## EXERCISE TASK
Resume the passage below on the statistical unit that identifies attack sources, continuing from its last sentence.

## SELECTED EXTRACT
++++++++++

All the victim traffic that has passed the anti-spoofing authentication and was not 
stopped by the filter flows through the statistical unit. The statistical unit analyzes the 
traffic and identifies malicious sources (i.e., compromised sources), and provides 
operational rules for blocking the attack without disturbing innocent genuine traffic. 
The basic principle behind the unit's operation is that the pattern of traffic originating 
from a black-hat daemon drastically differs from the pattern generated by such a 
source during normal operation. In contrast, traffic patterns of "innocent" sources 
during an attack resemble their traffic at normal times. This principle is used to 
identify the attack sources and provide guidelines for their blockage by either the 
fiher or the access lists of the routers. For example, the volume of a traffic from an 
attacking daemon, the distribution of packet sizes, port numbers, the distribution of 
the packets inter arrival times, and the ratio of inbound and outbound traffic are all 
parameters that may indicate that a source (client) is an attacking daemon.

++++++++++

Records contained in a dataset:

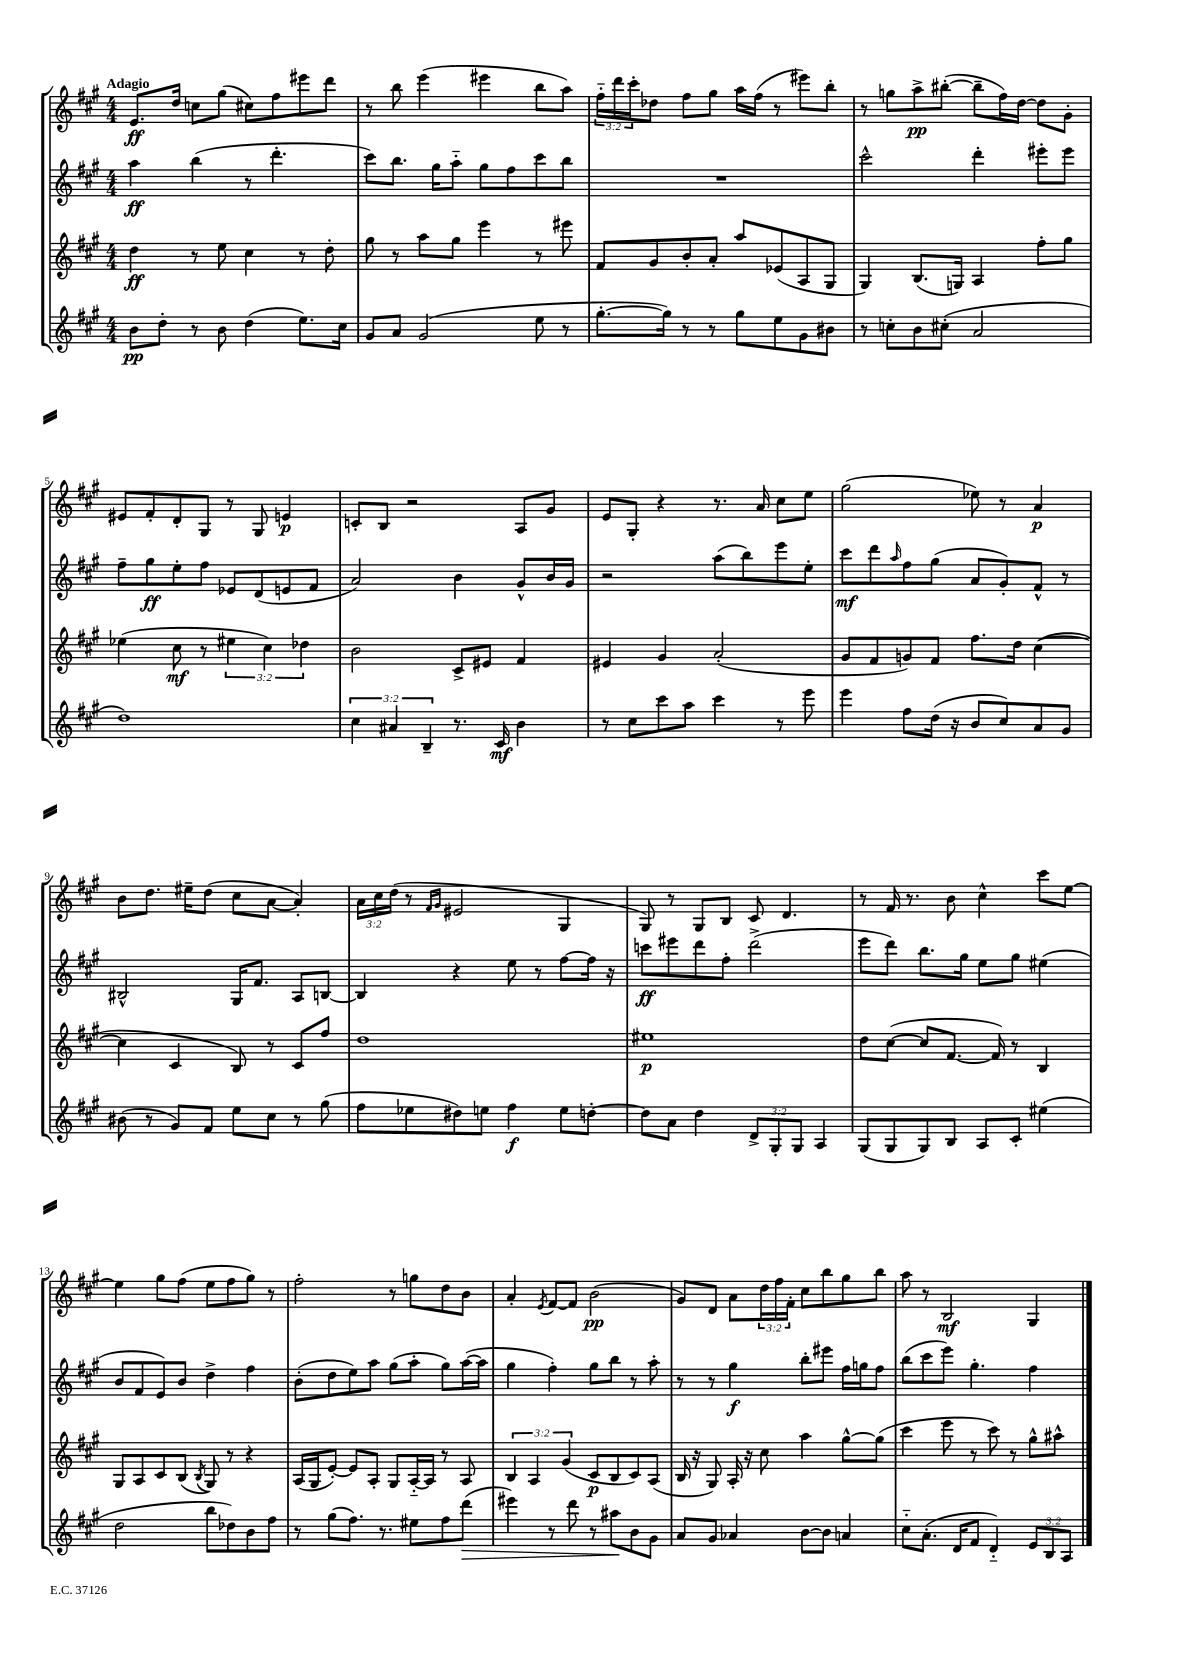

**kern	**kern	**kern	**kern
*staff4	*staff3	*staff2	*staff1
*clefG2	*clefG2	*clefG2	*clefG2
*k[f#c#g#]	*k[f#c#g#]	*k[f#c#g#]	*k[f#c#g#]
*M4/4	*M4/4	*M4/4	*M4/4
8b\L	4dd\	4aa\	8.e/L
8dd'\J	.	.	.
.	.	.	16dd/Jk
8r	8r	(4bb\	8cc\L
8b\	8ee\	.	(8gg#\J
(4dd\	4cc#\	8r	8cc#\L)
.	.	4.ddd'\	8ff#\
8.ee\L)	8r	.	8eee#\
.	8dd'\	.	8ddd\J
16cc#\Jk	.	.	.
=	=	=	=
8g#/L	8gg#\	8ccc#\L)	8r
8a/J	8r	8.bb\J	8bb\
(2g#/	8aa\L	.	(4eee\
.	.	16gg#\LK	.
.	8gg#\J	8aa'~\J	.
.	4eee\	8gg#\L	4eee#\
.	.	8ff#\	.
8ee\	8r	8ccc#\	8bb\L
8r	8eee#\	8bb\J	8aa\J)
=	=	=	=
[8.gg#'\L	8f#/L	1r	24ff#'~\LL
.	.	.	24ddd\
.	.	.	24ccc#'\J
.	8g#/	.	8dd-\J
16gg#\]Jk)	.	.	.
8r	8b'/	.	8ff#\L
8r	8a'/J	.	8gg#\J
8gg#\L	8aa/L	.	16aa\LL
.	.	.	(16ff#\JJ
8ee\	(8e-/	.	8r
8g#\	8A/	.	8eee#\L)
8b#\J	8G#/J	.	8bb'\J
=	=	=	=
8r	4G#/)	2ccc#^^\	8r
8cc'\L	.	.	8gg\L
8b\	(8.B/L	.	8aa^\
(8cc#'\J	.	.	([8bb#'\J
.	16G/Jk)	.	.
2a/	4A/	4ddd'\	8bb#~\]L
.	.	.	16ff#\L)
.	.	.	[16dd\JJ
.	8ff#'\L	8eee#'\L	8dd\]L
.	8gg#\J	8eee#\J	8g#'\J
=	=	=	=
1dd)	(4ee-\	8ff#~\L	8e#/L
.	.	8gg#\	8f#'/
.	8cc#\	8ee'\	8d'/
.	8r	8ff#\J	8G#/J
.	6ee#\	8e-/L	8r
.	.	(8d/	8G#/
.	6cc#\)	.	.
.	.	8e/	4e/
.	6dd-\	.	.
.	.	8f#/J	.
=	=	=	=
6cc#\	2b\	2a/)	8c'/L
.	.	.	8B/J
6a#/	.	.	.
.	.	.	2r
6B~/	.	.	.
8.r	8c#^/L	4b\	.
.	8e#/J	.	.
16c#/	.	.	.
4b\	4f#/	8g#^^/L	8A/L
.	.	16b/L	8g#/J
.	.	16g#/JJ	.
=	=	=	=
8r	4e#/	2r	8e/L
8cc#\L	.	.	8G#'/J
8ccc#\	4g#/	.	4r
8aa\J	.	.	.
4ccc#\	(2a'/	(8aa\L	8.r
.	.	8bb\)	.
.	.	.	16a/
8r	.	8eee\	8cc#\L
8eee\	.	8ee'\J	8ee\J
=	=	=	=
4eee\	8g#/L	8ccc#\L	(2gg#\
.	8f#/	8ddd\	.
.	.	16qqaa/	.
8ff#\L	8g/)	8ff#\	.
(16dd\Jk	8f#/J	(8gg#\J	.
16r	.	.	.
8b/L	8.ff#\L	8a/L	8ee-\)
8cc#/)	.	8g#'/)	8r
.	16dd\Jk	.	.
8a/	([4cc#\	8f#^^/J	4a/
8g#/J	.	8r	.
=	=	=	=
(8b#\	4cc#\]	2B#^^/	8b\L
8r	.	.	8.dd\J
8g#/L)	4c#/	.	.
.	.	.	16ee#~\LK
8f#/J	.	.	(8dd\J
8ee\L	8B/)	16G#/LK	8cc#\L
.	.	8.f#/J	.
8cc#\J	8r	.	[8a\J
8r	8c#/L	8A/L	4a'/])
(8gg#\	8ff#/J	[8B/J	.
=	=	=	=
8ff#\L	1dd	4B/]	24a\LL
.	.	.	24cc#\
.	.	.	(24dd\JJ
8ee-\	.	.	8r
.	.	.	16qqf#/LL
.	.	.	16qqg#/JJ
8dd#\)	.	4r	2e#/
8ee\J	.	.	.
4ff#\	.	8ee\	.
.	.	8r	.
8ee\L	.	[8ff#\L	4G#/
[8dd'\J	.	16ff#\]Jk	.
.	.	16r	.
=	=	=	=
8dd\]L	1ee#	8ccc\L	8G#/)
8a\J	.	8eee#\	8r
4dd\	.	8ddd\	8G#/L
.	.	8ff#'\J	8B/J
12d^/L	.	(2ddd^\	8c#/
12G#'/	.	.	.
.	.	.	4.d/
12G#/J	.	.	.
4A/	.	.	.
=	=	=	=
(8G#/L	8dd\L	8eee\L	8r
8G#/	([8cc#\J	8ddd\J)	16f#/
.	.	.	8.r
8G#/)	8cc#/]L	8.bb\L	.
8B/J	[8.f#/J	.	8b\
.	.	16gg#\Jk	.
8A/L	.	8ee\L	4cc#^^\
.	16f#/])	.	.
8c#'/J	8r	8gg#\J	.
(4ee#\	4B/	(4ee#\	8ccc#\L
.	.	.	[8ee\J
=	=	=	=
2dd\	8G#/L	8b/L	4ee\]
.	8A/	8f#/	.
.	8c#/	8e/)	8gg#\L
.	(8B/J	8b/J	(8ff#\J
.	8qB/	.	.
8bb\L	8G#/)	4dd^\	8ee\L
8dd-\)	8r	.	8ff#\
8b\	4r	4ff#\	8gg#\J)
8ff#\J	.	.	8r
=	=	=	=
8r	(16A/LL	(8b'\L	2ff#'\
.	16G#/J	.	.
(8gg#\L	[8e'/J)	8dd\	.
8.ff#\J)	8e/]L	8ee\)	.
.	8A'/J	8aa\J	.
8.r	.	.	.
.	8G#/L	(8gg#\L	8r
8ee#\L	[16A'~/L	8aa'\J	8gg\L
.	16A/]JJ	.	.
8ff#\	8r	8gg#\L)	8dd\
(8ddd\J	8A/	([16aa\L	8b\J
.	.	16aa\]JJ	.
=	=	=	=
4eee#\)	6B/	4gg#\	4a'/
.	6A/	.	.
.	.	.	8qe/
8r	.	4ff#'\)	[8f#/L
.	(6g#/	.	.
8ddd\	.	.	8f#/]J
8r	8c#/L	8gg#\L	(2b\
8aa#\L	8B/	8bb\J	.
8b\	8c#/)	8r	.
8g#\J	(8A/J	8aa'\	.
=	=	=	=
8a/L	16B/	8r	8g#/L)
.	16r	.	.
8g#/J	8G#/)	8r	8d/J
4a-/	16A'/	4gg#\	8a\L
.	16r	.	.
.	8cc#\	.	24dd\L
.	.	.	24ff#\
.	.	.	24f#'\JJ
[8b\L	4aa\	8bb'\L	8cc#\L
8b\]J	.	8eee#\J	8bb\
4a/	[8gg#^^\L	16ff#\LL	8gg#\
.	.	16gg\J	.
.	(8gg#\]J	8ff#\J	8bb\J
=	=	=	=
8cc#'~\L	4ccc#\	(8bb\L	8aa\
(8.a'\J	.	8ccc#\	8r
.	8eee\	8eee\J)	2B/
16d/LK	.	.	.
8f#/J	8r	4.gg#'\	.
4d'~/)	8ccc#\)	.	.
.	8r	.	.
12e/L	8gg#^^\L	4ff#\	4G#/
12B/	.	.	.
.	8aa#^^\J	.	.
12A/J	.	.	.
==	==	==	==
*-	*-	*-	*-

++++++++++

## RESPONSE TO THE EXERCISE
The statistical unit has two major tasks: 

1. Learning the traffic patterns during normal operation, i.e., when no 
attack is being mounted. These patterns are used while defending a victim during 
an attack to compare with the actual traffic in order to distinguish the malicious 
traffic from genuine traffic. We consider three possible ways in which this 
learning can be done: (1) Using the routers NetFlow data, (2) Analyzing the 
server logs at the victim server, and (3) Analyzing the potential victim traffic at 
the guard by having the traffic diverted to the guard from time to time for 
randomly sampling it. 

2. Monitoring the victim traffic during an attack to identify and isolate 
the malicious traffic from the good genuine traffic. The identity of the attacking 
host is then given to the filter or the neighboring routers that would then drop any 
packet arriving from that host. 



5.1 Network flows and traffic classification 

The basic element studied by the statistical unit is a flow. Each flow is a 
sequence of packets belonging to the same connection. In the most general way a 
flow is identified by the following parameters: Source IP address. Source port. 
Destination port. Protocol type, time of day and day of week of connection creation. 
The destination IP address is implied since we collect all the information per 
destination address. For each such flow the traffic volume is registered.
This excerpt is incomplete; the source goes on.